Re: Need for Level Direction Mark

From: Peter Edberg <pedberg_at_apple.com>
Date: Fri, 16 Sep 2011 18:59:47 -0700

I would like to address some of the feedback on LDM at http://www.unicode.org/review/pri205/ and in this thread. First, a review of some use cases.

One example that was given in the PRI was of an Arabic numeric date of the form dd/MM/yyyy in which the fields should flow left-to-right (e.g. ٠٩/١٦/٢٠١١) in a left-right context (i.e. the date and perhaps some other Arabic text are in a mainly Latin-script paragraph), but should flow right-to-left (e.g ٢٠١١/١٦/٠٩) in a right-left context (e.g. a primarily Arabic-script paragraph). The date may or may not be preceded or followed by Arabic letters. If the direction context is known when the date format is created, then RLMs can be used if necessary to force the desired flow. However, if the date format is being created from standard data (as from CLDR) and inserted, or if it is copied from some other context, it may not end up laid out as desired. To address this, an LDM could be used before and after the date, and before each of the '/' in the date. This would produce the desired result in all cases.

Another example is that in UAX #9 section 5.6 (http://www.unicode.org/reports/tr9/#Separators). In this case an LDM could be used before each '-' to achieve the correct layout regardless of overall page direction.

Also note that the behavior of '/' between digits depends on language & locale as well as usage. For example, numeric fractions represented as numerator/denominator always flow left-to-right in Hebrew regardless of direction context (e.g. 1/3), whereas in a right-to-left Arabic context they flow right-to-left (e.g. Ù£/Ù¡ or preferably Ù¡\Ù£). This affects the degree to which heuristics can be used to determine LDM-like behavior.

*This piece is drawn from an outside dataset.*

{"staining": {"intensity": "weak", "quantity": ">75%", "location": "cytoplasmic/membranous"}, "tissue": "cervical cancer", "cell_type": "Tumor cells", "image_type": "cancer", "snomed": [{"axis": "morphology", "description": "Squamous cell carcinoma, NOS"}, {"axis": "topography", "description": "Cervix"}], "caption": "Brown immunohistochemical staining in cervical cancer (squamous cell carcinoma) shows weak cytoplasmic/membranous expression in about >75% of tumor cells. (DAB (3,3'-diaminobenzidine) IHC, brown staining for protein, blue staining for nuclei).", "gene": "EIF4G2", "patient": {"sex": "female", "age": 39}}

Second, responses to some of the suggestions/comments:

1. Richard Wordingham suggested that for the Arabic date example (dd/MM/yyyy), surrounding the '/' with RLM before and LRM after works as well as using LDM before the '/'. And for an isolated instance of such a date, it does; having opposite strong directions on either side of the neutral forces it to take on the direction of the embedding level, by rule N2, and though the extra RLMs and LRMs will get moved around in layout depending on the embedding level, it does not matter because they are invisible.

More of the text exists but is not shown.